Unsurprisingly, the doctor told me that the three positive tests I had gotten were almost irrefutable proof that I was, indeed, pregnant. She still ran a blood test to confirm but the results would only come back a couple days later. Like Sigrid before her, she talked me through my options and explained how she, and other members of the antenatal body, could help with the process, whatever decision should I make. She also asked if "the father" was in the picture and strongly advised that I talk to him when I said that he was very much in the picture.
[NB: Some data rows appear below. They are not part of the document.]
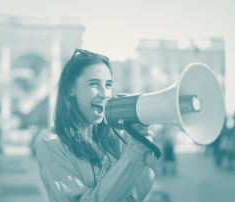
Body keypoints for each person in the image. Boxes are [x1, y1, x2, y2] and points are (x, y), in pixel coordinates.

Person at [35, 49, 157, 202]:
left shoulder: (115, 139)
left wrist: (142, 162)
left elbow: (130, 198)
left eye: (108, 85)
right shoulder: (50, 142)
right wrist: (133, 155)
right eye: (94, 84)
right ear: (70, 90)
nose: (105, 93)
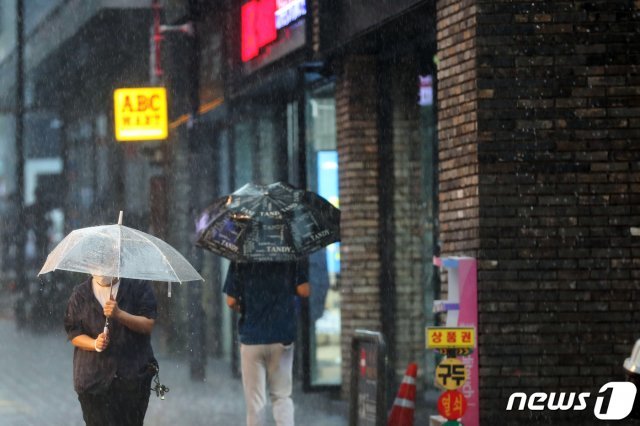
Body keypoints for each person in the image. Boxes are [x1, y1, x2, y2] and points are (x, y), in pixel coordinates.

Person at [224, 261, 310, 426]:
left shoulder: (241, 257)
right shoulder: (288, 253)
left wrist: (246, 308)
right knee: (282, 397)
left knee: (255, 403)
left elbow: (230, 301)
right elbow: (304, 290)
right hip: (281, 335)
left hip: (252, 338)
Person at [64, 275, 158, 426]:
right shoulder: (81, 294)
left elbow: (148, 324)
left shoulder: (138, 286)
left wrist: (119, 314)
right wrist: (94, 343)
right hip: (93, 382)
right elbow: (74, 332)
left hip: (132, 379)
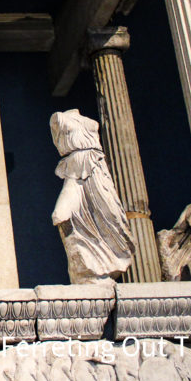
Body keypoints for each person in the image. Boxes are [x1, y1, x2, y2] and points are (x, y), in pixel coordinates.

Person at [50, 109, 134, 284]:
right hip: (77, 164)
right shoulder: (59, 119)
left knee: (113, 216)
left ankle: (105, 261)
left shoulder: (85, 120)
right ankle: (85, 265)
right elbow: (59, 214)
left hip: (98, 165)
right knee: (61, 214)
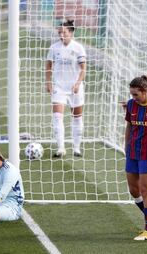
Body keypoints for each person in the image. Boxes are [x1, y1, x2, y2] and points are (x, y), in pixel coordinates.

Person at [124, 75, 147, 241]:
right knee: (134, 190)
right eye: (132, 95)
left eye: (135, 94)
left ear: (145, 91)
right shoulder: (131, 105)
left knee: (146, 190)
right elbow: (129, 126)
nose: (133, 98)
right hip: (132, 152)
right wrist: (126, 146)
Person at [45, 20, 86, 157]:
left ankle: (76, 148)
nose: (62, 35)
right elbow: (49, 66)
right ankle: (61, 148)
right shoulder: (54, 48)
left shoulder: (78, 48)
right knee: (57, 117)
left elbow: (83, 69)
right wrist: (48, 83)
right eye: (59, 32)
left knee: (77, 117)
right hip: (59, 87)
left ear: (71, 32)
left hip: (75, 88)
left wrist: (78, 83)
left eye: (64, 32)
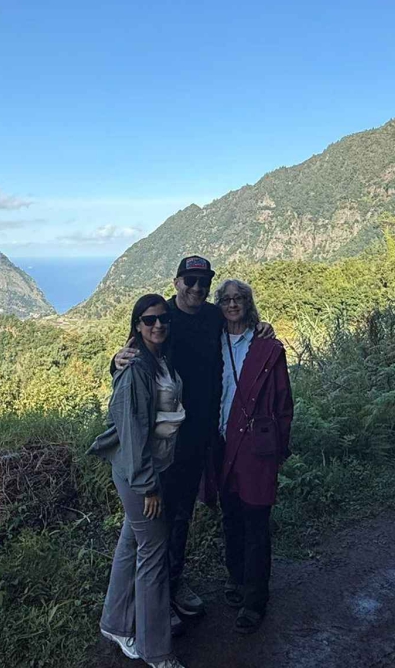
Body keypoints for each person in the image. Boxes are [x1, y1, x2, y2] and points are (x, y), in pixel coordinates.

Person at [112, 255, 274, 626]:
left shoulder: (215, 316)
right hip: (167, 440)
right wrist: (115, 360)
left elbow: (242, 326)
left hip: (207, 434)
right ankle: (153, 597)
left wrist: (262, 327)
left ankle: (172, 584)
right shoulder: (162, 317)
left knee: (184, 512)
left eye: (204, 282)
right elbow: (134, 355)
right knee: (160, 517)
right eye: (190, 281)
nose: (197, 288)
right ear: (177, 282)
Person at [91, 294, 189, 668]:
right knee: (153, 555)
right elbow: (132, 432)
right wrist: (147, 485)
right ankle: (156, 651)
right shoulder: (135, 369)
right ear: (137, 325)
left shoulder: (159, 358)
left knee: (132, 542)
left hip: (151, 467)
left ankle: (115, 623)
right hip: (139, 474)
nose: (158, 325)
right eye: (149, 320)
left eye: (163, 318)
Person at [209, 278, 292, 634]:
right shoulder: (211, 343)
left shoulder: (267, 348)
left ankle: (254, 600)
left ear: (248, 303)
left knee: (256, 521)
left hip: (256, 447)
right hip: (220, 444)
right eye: (225, 299)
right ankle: (237, 578)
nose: (232, 305)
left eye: (238, 298)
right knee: (231, 517)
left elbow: (284, 402)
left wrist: (279, 449)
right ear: (218, 305)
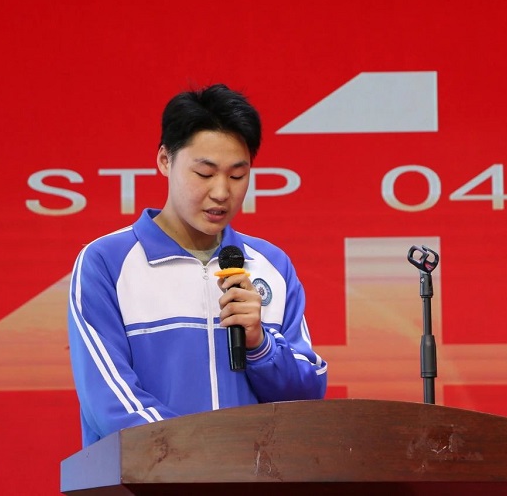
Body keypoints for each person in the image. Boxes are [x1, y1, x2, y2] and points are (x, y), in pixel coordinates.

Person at [67, 84, 328, 447]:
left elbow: (307, 396)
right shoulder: (107, 263)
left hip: (253, 476)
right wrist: (206, 456)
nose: (221, 192)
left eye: (237, 176)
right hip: (155, 474)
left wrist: (259, 344)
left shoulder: (272, 266)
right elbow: (110, 405)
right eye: (205, 174)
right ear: (165, 160)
Sigrid drove me back home while I thought of a way to tell "the father." This word resonated so wrong. He was not a father, he was a twenty-two-year-old boy. My best friend hugged me goodbye and wished me luck before dropping me off in front of my building.

Josh's eyes lit up when I came through our front door.

"Bloody hell, Abby! Where have you been? I was so worried, I kept calling and you didn't pick up!"

"Sorry, I was with Sigrid and I turned off my phone."

"That's okay, just, please, text me the next time you're switching off your phone so I don't worry. I was afraid something bad happened to you, especially in your state."

"What state?" I asked too abruptly. He couldn't possibly know.

"Well, you know, you've been off for the past couple days. I'm trying my best to respect your boundaries but that doesn't mean I'm not aware something's wrong."

I inhaled longer than necessary to gather my strength and give me courage.

"Come and sit with me on the couch."

He did not ask why and followed me onto the couch. I grabbed his hands and squeezed them hard.

"What is it, love?" He sounded anxious.

"I love you. You know that, right?"

"Of course I know! And I love you, too. No matter what. You can tell me anything."

I squeezed his hands even harder and looked up at him, determined.

"Corazón," I marked a pause for suspense – and because I was very nervous. "I'm pregnant."

He tried really hard to hide it but I saw the shock on his face. It lasted one second, then he shook it off and embraced me. The safe haven of his arms brought tears to my eyes. Again. I had cried on and off since finding out I was pregnant. If that's what pregnancy hormones did to you, I was not looking forward to experiencing nine months of it.

"How are you feeling?"

"I'm—" How was I feeling? "I'm okay, I guess. I'm not sick or anything. I'm just scared shitless."

Cue more crying.

"Oh, love, you should have told me earlier. I hate to know that you've been going through that alone."

"I know, I know," I whined. "I'm so sorry, Josh. I just—I was afraid that you'd be angry at me for letting this happen."

He looked offended but, for my sake, did not tell me off for it.

"Abby, when I told you I'd help you bury a body, I meant it. Hell, I'd even bury it for you so you wouldn't get involved in the mess. I'm certainly not going to run off because of an unexpected pregnancy. And you didn't let anything happen, we both clearly made a mistake somewhere."

By lack of words to express my gratitude, I kissed him softly, insufflating all my love in my lips.

"Do you have any idea how it might have happened?" He inquired after breaking the kiss.